### TASK BRIEF:
Put each line of text read from the records below into a JSON list of strings, one string per line, covering every record and skipping blank lines. Leave out the pictures.

Start of Block

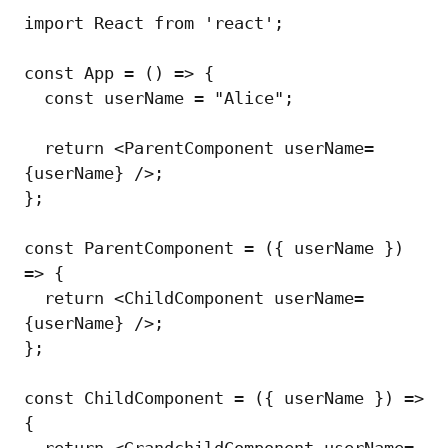
import React from 'react';

const App = () => {

  const userName = "Alice";

  return <ParentComponent userName=
{userName} />;

};

const ParentComponent = ({ userName }) 
=> {

  return <ChildComponent userName=
{userName} />;

};

const ChildComponent = ({ userName }) => 
{

  return <GrandchildComponent userName=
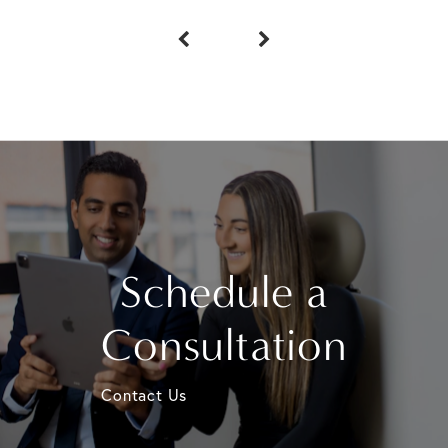
Schedule a
Consultation
Contact Us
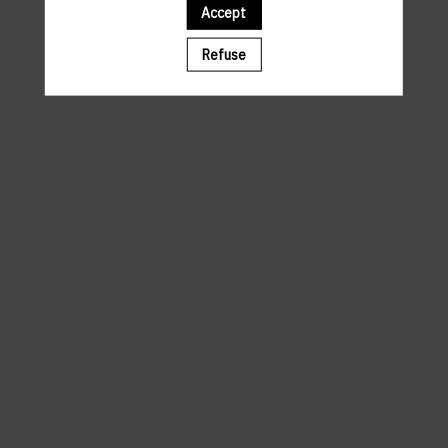
Accept
A template is missing. Please refresh your browser
Refuse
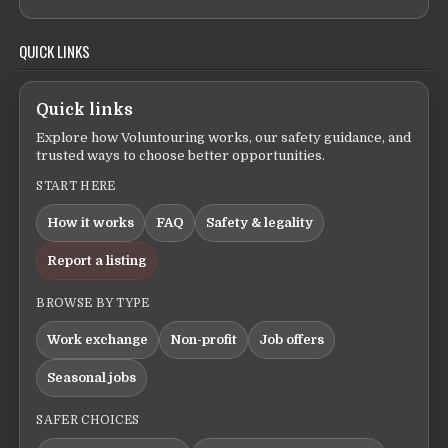
QUICK LINKS
Quick links
Explore how Voluntouring works, our safety guidance, and
trusted ways to choose better opportunities.
START HERE
How it works
FAQ
Safety & legality
Report a listing
BROWSE BY TYPE
Work exchange
Non-profit
Job offers
Seasonal jobs
SAFER CHOICES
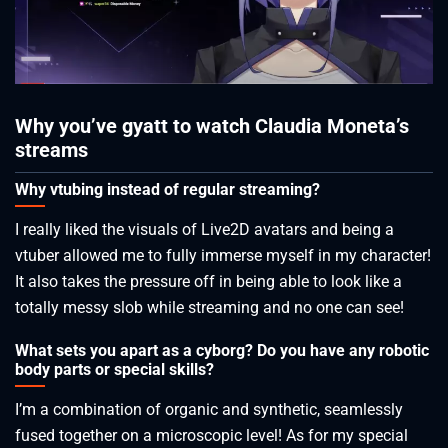
Why you’ve gyatt to watch Claudia Moneta’s
streams
Why vtubing instead of regular streaming?
I really liked the visuals of Live2D avatars and being a
vtuber allowed me to fully immerse myself in my character!
It also takes the pressure off in being able to look like a
totally messy slob while streaming and no one can see!
What sets you apart as a cyborg? Do you have any robotic
body parts or special skills?
I’m a combination of organic and synthetic, seamlessly
fused together on a microscopic level! As for my special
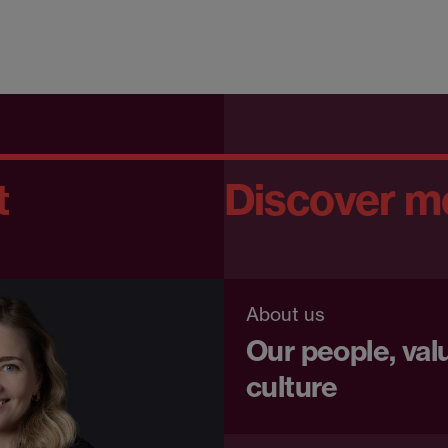
t
Discover m
About us
Our people, val
culture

End of Block

### YOUR RESPONSE:
[
  "import React from 'react';",
  "const App = () => {",
  "  const userName = \"Alice\";",
  "  return <ParentComponent userName=",
  "{userName} />;",
  "};",
  "const ParentComponent = ({ userName }) ",
  "=> {",
  "  return <ChildComponent userName=",
  "{userName} />;",
  "};",
  "const ChildComponent = ({ userName }) => ",
  "{",
  "  return <GrandchildComponent userName=",
  "Schedule a",
  "Consultation",
  "Contact Us",
  "Accept",
  "A template is missing. Please refresh your browser",
  "Refuse",
  "QUICK LINKS",
  "Quick links",
  "Explore how Voluntouring works, our safety guidance, and",
  "trusted ways to choose better opportunities.",
  "START HERE",
  "How it works",
  "FAQ",
  "Safety & legality",
  "Report a listing",
  "BROWSE BY TYPE",
  "Work exchange",
  "Non-profit",
  "Job offers",
  "Seasonal jobs",
  "SAFER CHOICES",
  "Why you’ve gyatt to watch Claudia Moneta’s",
  "streams",
  "Why vtubing instead of regular streaming?",
  "I really liked the visuals of Live2D avatars and being a",
  "vtuber allowed me to fully immerse myself in my character!",
  "It also takes the pressure off in being able to look like a",
  "totally messy slob while streaming and no one can see!",
  "What sets you apart as a cyborg? Do you have any robotic",
  "body parts or special skills?",
  "I’m a combination of organic and synthetic, seamlessly",
  "fused together on a microscopic level! As for my special",
  "t",
  "Discover m",
  "About us",
  "Our people, val",
  "culture"
]